Testing Rational Addiction: When Lifetime is Uncertain, One Lag is Enough
Discussant: Yasin Civelek
Yet, this empirical strategy is potentially problematic because the Euler equation describes a necessary condition that describes consumption paths that explode as time advances. As illustrated in Laporte et al. (2017), estimating the parameters associated to the explosive solutions of the Euler Equation may lead to unreliable estimates.
As a better alternative, we propose to test the rational addiction model using a linear first-order difference equation in which current consumption depends on past consumption. Our empirical specification is simple and it is theoretically justified using a stochastic rational addiction model where individuals have uncertain lifetime. In contrast to the Euler equation, the solution guarantees that the estimates will be stable, and it allows for estimation strategies that would otherwise be unavailable using a second-order difference specification. Moreover, it produces the same policy implications described by Becker and Murphy (1988) and popularized by the subsequent literature (see, e.g., Cawley and Ruhm, 2012). In particular, it allows to directly test for adjacent complementarity and forward looking behavior, and to show that estimating the discount rate using the Euler equation, a typical exercise in the empirical literature, is not correct. This may explain the empirical difficulties in finding reasonable and significant estimates of the discount rate, and their large variability (see Baltagi and Griffin, 2001, and Baltagi, 2007, for a discussion).
As an empirical application, we estimate the demand for smoking in the US from 1970 to 2016, showing that the estimates are consistent with the rational addiction model, although with different short and long run elasticity to prices.

Questions on the material:
[1] In the text on testing rational addiction, reproduce the passage from "Testing Rational Addiction: When" to "to unreliable estimates.", substituting "inconsistent" for "unreliable".
[2] Condense the paragraph of the rational addiction text that begins "As a better alternative" into a bulleted list that keeps its main facts.

Material supplied:
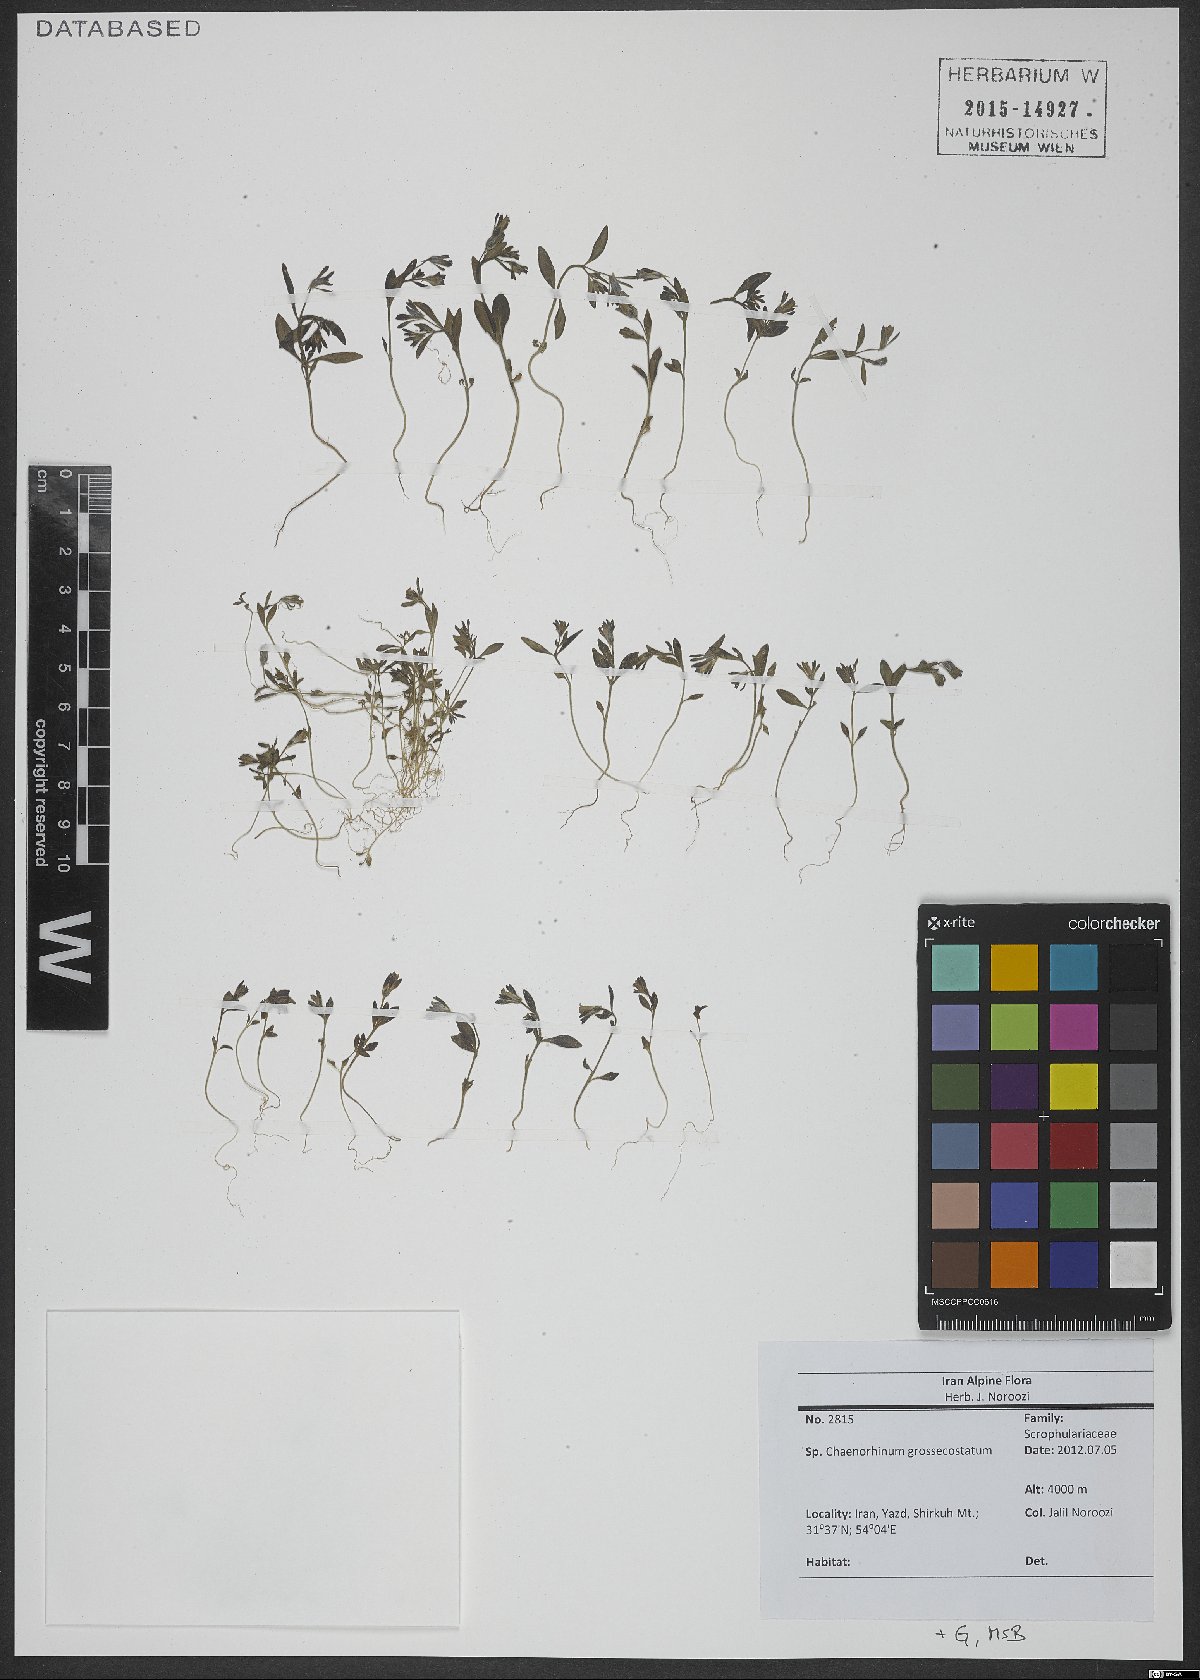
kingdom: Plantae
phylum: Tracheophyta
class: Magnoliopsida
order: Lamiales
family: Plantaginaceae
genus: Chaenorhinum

==

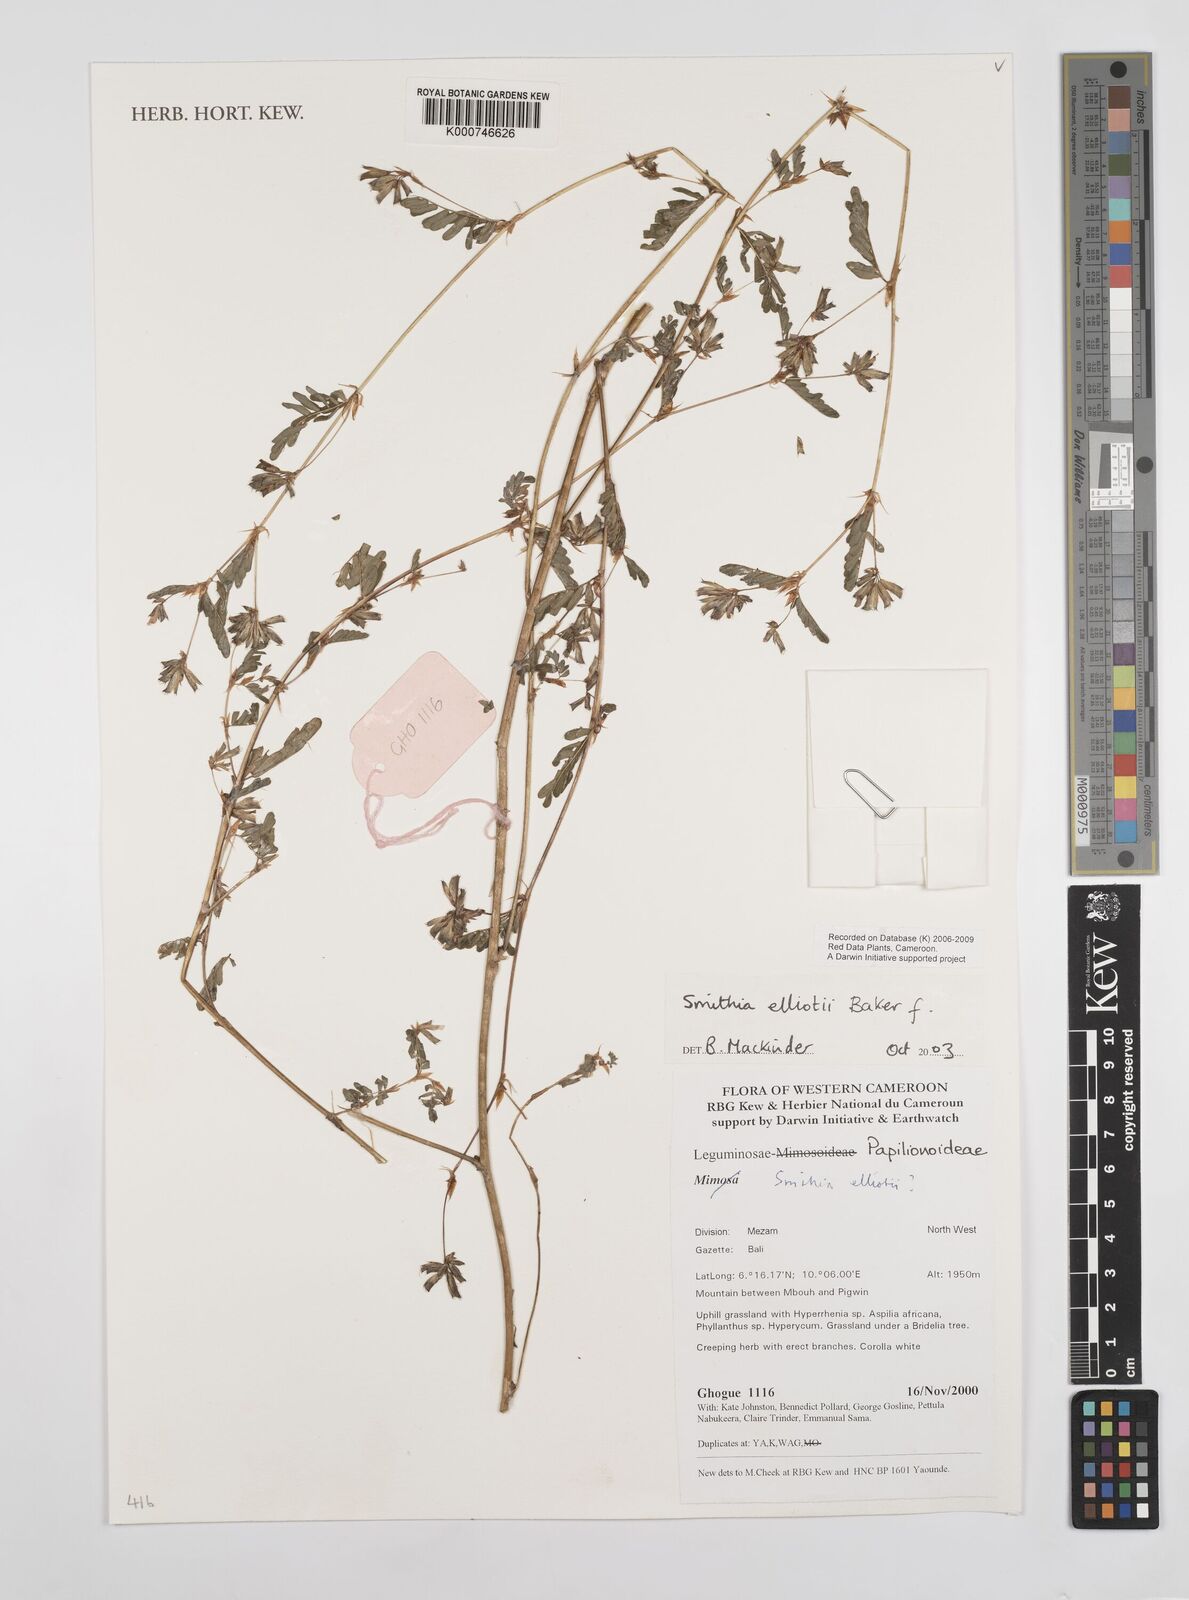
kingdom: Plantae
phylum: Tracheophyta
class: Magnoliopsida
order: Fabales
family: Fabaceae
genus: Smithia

* * *

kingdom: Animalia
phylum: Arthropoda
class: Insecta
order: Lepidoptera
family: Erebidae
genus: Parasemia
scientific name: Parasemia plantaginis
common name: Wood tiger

List of answers:
[1]
Testing Rational Addiction: When Lifetime is Uncertain, One Lag is Enough
Discussant: Yasin Civelek
Yet, this empirical strategy is potentially problematic because the Euler equation describes a necessary condition that describes consumption paths that explode as time advances. As illustrated in Laporte et al. (2017), estimating the parameters associated to the explosive solutions of the Euler Equation may lead to inconsistent estimates.

[2]
- Proposal: test the rational addiction model with a linear first-order difference equation, where current consumption depends on past consumption.
- Justification: a stochastic rational addiction model in which individuals have uncertain lifetime.
- Advantages over the Euler equation: the solution guarantees stable estimates and permits estimation strategies unavailable with a second-order difference specification.
- It produces the same policy implications described by Becker and Murphy (1988) and popularized by later literature (e.g., Cawley and Ruhm, 2012).
- It allows direct tests for adjacent complementarity and forward-looking behavior.
- It shows that estimating the discount rate with the Euler equation, a common practice, is not correct. This may explain why reasonable, significant discount-rate estimates are hard to find and vary widely (see Baltagi and Griffin, 2001; Baltagi, 2007).